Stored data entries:
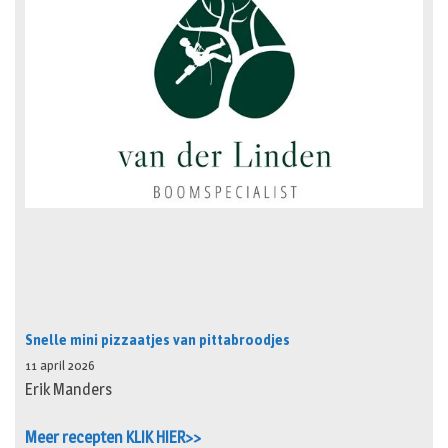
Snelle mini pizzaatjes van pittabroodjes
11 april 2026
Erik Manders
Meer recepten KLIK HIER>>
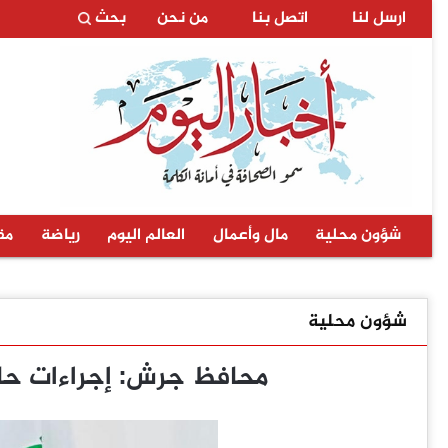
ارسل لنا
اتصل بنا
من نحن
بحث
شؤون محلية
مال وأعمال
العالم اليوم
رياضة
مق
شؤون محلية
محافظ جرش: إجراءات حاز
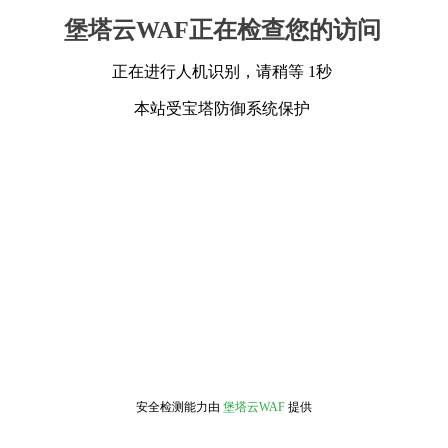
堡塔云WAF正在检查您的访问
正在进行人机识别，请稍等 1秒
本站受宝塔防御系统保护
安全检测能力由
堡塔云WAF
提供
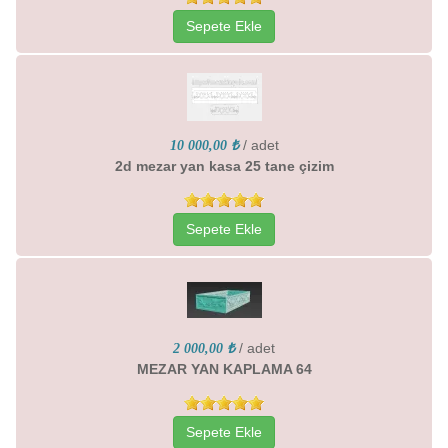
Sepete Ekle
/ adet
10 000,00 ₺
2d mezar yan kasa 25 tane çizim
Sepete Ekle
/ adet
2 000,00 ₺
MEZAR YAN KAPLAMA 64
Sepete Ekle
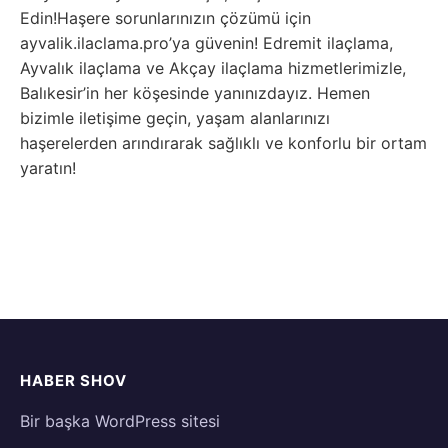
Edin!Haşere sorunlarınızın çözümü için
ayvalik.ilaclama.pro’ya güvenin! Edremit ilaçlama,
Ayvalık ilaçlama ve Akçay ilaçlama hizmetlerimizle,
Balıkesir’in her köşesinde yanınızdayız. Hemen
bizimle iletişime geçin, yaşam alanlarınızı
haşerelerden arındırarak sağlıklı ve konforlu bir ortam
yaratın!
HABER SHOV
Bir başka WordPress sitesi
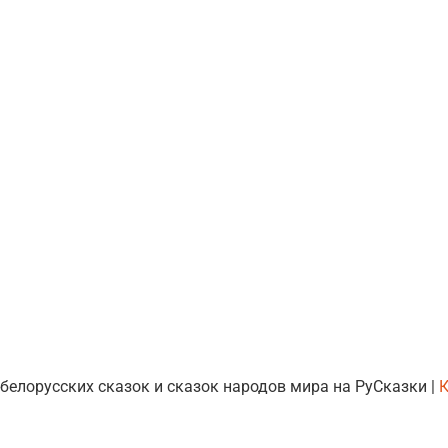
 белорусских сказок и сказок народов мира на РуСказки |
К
* * *
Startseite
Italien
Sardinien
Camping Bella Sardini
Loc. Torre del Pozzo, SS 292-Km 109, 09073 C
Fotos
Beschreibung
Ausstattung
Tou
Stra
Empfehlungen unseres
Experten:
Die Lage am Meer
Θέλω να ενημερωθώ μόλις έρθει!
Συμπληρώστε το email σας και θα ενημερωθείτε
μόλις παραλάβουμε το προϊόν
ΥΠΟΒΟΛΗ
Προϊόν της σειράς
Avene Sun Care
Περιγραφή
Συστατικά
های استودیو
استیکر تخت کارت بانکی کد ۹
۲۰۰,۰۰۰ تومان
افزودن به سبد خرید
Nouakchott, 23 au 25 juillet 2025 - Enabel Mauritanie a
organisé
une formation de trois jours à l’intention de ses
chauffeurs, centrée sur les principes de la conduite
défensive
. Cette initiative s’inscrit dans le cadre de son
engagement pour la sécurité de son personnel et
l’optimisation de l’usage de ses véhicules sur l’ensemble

▶ Required action
Count the lines in the rows above that contain the string "μόλις", with case counting. Give only the number.

▶ Response
2